Implementation details

-----------------------------

This library uses a 2048 bit [RSA](https://en.wikipedia.org/wiki/RSA_(cryptosystem)) public key to encrypt a generated (per instance of `PPK`) 128 bit [AES](https://en.wikipedia.org/wiki/Advanced_Encryption_Standard) key which is prepended to the AES encrypted message. The RSA algorithm used is `RSA/ECB/OAEPWithSHA1AndMGF1Padding` which uses [Optimal Asymmetric Encryption Padding](https://en.wikipedia.org/wiki/Optimal_asymmetric_encryption_padding). This RSA variant has improved strength against [plaintext](https://en.wikipedia.org/wiki/Chosen-plaintext_attack) attack.

Note that RSA can't be used to encrypt a message of arbitrary length because the maximum size of input in our case is 214 bytes. The AES key satisfies this criterion though, that's why it's used here. 256 bit AES is not used in this library because Java needs policy file additions to make it happen and 128 bit AES is currently strong enough. From [Wikipedia](https://en.wikipedia.org/wiki/Advanced_Encryption_Standard#Known_attacks):

>At present, there is no known practical attack that would allow someone without knowledge of the key to read data encrypted by AES [128 bit] when correctly implemented.
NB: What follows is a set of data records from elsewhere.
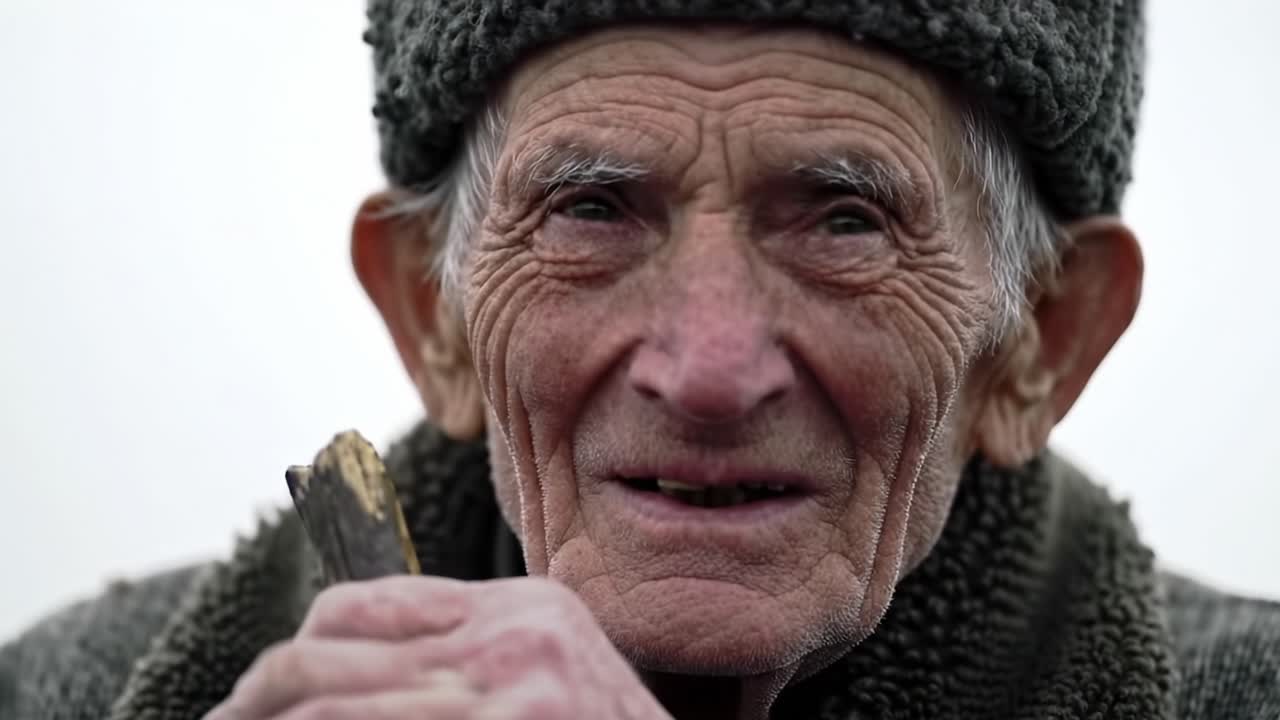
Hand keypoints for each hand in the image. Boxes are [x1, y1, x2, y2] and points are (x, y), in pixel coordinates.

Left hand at [204, 575, 670, 719]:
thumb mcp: (548, 698)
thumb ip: (469, 677)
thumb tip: (335, 685)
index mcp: (526, 610)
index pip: (360, 608)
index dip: (293, 660)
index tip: (250, 706)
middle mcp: (522, 635)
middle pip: (323, 651)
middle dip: (252, 704)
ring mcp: (520, 689)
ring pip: (323, 705)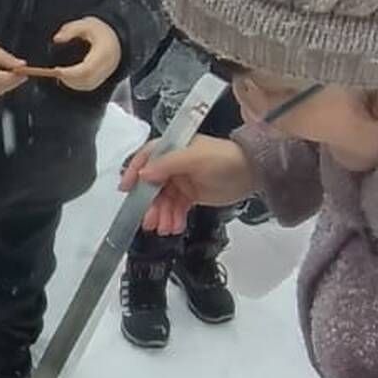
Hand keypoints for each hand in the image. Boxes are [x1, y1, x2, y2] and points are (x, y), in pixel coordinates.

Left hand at [52, 16, 120, 91]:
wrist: (114, 41)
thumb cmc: (99, 32)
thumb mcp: (86, 24)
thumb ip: (70, 30)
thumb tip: (57, 39)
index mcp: (104, 52)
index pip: (87, 69)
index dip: (71, 72)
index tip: (57, 70)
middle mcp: (107, 66)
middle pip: (86, 79)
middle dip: (68, 78)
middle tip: (54, 71)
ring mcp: (104, 75)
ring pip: (85, 84)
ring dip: (70, 81)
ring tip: (58, 72)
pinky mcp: (100, 80)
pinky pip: (86, 86)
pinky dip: (74, 83)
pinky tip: (65, 76)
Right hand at [120, 133, 252, 235]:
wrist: (252, 172)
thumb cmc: (224, 159)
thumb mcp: (195, 158)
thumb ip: (168, 164)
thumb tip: (143, 174)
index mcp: (173, 148)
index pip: (146, 158)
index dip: (134, 172)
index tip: (126, 190)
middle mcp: (174, 164)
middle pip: (153, 185)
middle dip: (150, 204)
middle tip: (149, 221)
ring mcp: (182, 181)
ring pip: (164, 200)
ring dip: (162, 215)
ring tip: (166, 228)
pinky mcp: (191, 195)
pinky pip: (176, 208)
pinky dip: (174, 218)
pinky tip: (175, 227)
The decrypt functionality knows about the format of the encrypted bytes and extracts the AES key using the RSA private key and then decodes the remaining bytes using the extracted AES key.

The output from the encryption method in this library is a byte sequence comprised of:

* 1 byte = length in bytes of RSA encrypted AES key - 1

* the bytes of the RSA encrypted AES key

* the bytes of the AES encrypted message

 

If you do just want to use RSA on short input (<=214 bytes) you can use `PPK.encryptRSA()` and `PPK.decryptRSA()` methods.